ALCO begins process of issuing $580 million Measure A1 affordable housing bonds

ALAMEDA COUNTY
The serious lack of affordable housing in the East Bay was clearly apparent to voters in Alameda County last year with approval of Measure A1, a $580 million general obligation bond to help foster new ownership of affordable housing and units for renters.

On Tuesday, the Alameda County Board of Supervisors formally approved the issuance of the bonds, while continuing to lay the groundwork for the hard part of deal: equally distributing the bonds' proceeds while also maximizing its ability to leverage additional funding.

Shortly after more than 73 percent of Alameda County voters approved Measure A1, there was already a clamoring for information about when new units would be constructed, said Supervisor Wilma Chan. "Two days after the vote people were calling me."

The short supply of housing in the East Bay, even with an influx of new county-backed units, however, may only slightly close the gap, said Supervisor Nate Miley. "Quite frankly, I don't know if we'll ever catch up."
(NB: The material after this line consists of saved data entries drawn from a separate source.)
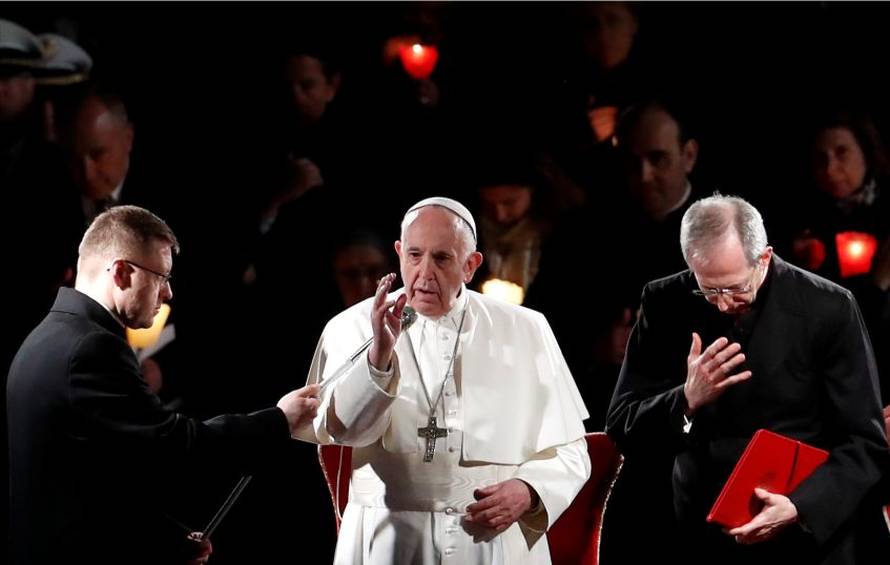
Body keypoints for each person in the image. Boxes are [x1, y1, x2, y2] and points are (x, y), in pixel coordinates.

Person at [7, 205, 321, 565]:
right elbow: (174, 449)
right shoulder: (91, 348)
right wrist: (279, 421)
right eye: (161, 277)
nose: (169, 293)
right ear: (122, 272)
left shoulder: (44, 337)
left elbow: (100, 478)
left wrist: (163, 539)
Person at [299, 196, 590, 564]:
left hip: (491, 543)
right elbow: (343, 431)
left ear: (470, 265)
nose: (424, 273)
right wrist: (379, 358)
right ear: (399, 252)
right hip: (389, 541)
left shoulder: (526, 328)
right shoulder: (352, 327)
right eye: (414, 255)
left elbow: (571, 451)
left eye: (441, 258)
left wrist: (529, 490)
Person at [606, 194, 889, 564]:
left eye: (736, 288)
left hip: (808, 538)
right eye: (708, 289)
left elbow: (864, 442)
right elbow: (621, 425)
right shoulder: (665, 302)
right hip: (702, 535)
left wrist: (799, 507)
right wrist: (687, 398)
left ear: (764, 258)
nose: (723, 303)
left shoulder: (829, 307)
County officials hope the $580 million in bond proceeds can also act as a multiplier in attracting additional state and federal funding for affordable housing. But Supervisor Keith Carson, added, "We're not as a county maximizing our leverage as best as we can."

A majority of the Board of Supervisors expressed concern Tuesaday morning that early discussions over how the housing bond will be distributed, excluded faith-based organizations from the table.
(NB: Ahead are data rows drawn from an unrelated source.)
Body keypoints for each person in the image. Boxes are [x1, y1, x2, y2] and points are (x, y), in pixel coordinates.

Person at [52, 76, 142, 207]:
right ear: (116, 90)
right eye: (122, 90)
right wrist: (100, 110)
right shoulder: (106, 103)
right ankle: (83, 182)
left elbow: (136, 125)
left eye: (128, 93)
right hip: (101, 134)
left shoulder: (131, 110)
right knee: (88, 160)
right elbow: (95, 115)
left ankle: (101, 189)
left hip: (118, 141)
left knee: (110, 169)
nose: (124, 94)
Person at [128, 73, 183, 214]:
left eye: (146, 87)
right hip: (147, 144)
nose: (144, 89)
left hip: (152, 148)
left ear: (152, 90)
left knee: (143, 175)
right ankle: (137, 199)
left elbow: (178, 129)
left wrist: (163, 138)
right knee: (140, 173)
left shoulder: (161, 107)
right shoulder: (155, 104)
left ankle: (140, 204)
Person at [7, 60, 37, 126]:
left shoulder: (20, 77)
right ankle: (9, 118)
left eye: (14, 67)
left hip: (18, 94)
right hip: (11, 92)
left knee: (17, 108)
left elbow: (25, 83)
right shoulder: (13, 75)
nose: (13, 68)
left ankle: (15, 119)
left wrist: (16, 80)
Supervisor Richard Valle added that the Catholic Diocese may hold a large amount of properties that could be used for housing. Miley and Carson also agreed. Supervisor Scott Haggerty, though, was skeptical. "Everyone is assuming church property is free and clear and that's not the case."

Nonetheless, a degree of accomplishment was evident at Tuesday's meeting. Chan recounted the opening last year of the Marea Alta housing development near the San Leandro BART station. At the event an African American mother of two who had previously lived in a single room spoke proudly of finally being able to tell her two-year old to go to his own room to sleep. "This is what we're all about," said Chan.

1 comment:

  1. And the entire discussion of who gets the lucrative contract to serve as the underwriter on the Bonds will be decided behind closed doors at the County Administrators "Ad Hoc" finance committee which the County claims is not subject to the open meeting laws. It's common knowledge that the Supes keep it behind closed doors so they can reward their campaign donors and get lavish trips to New York.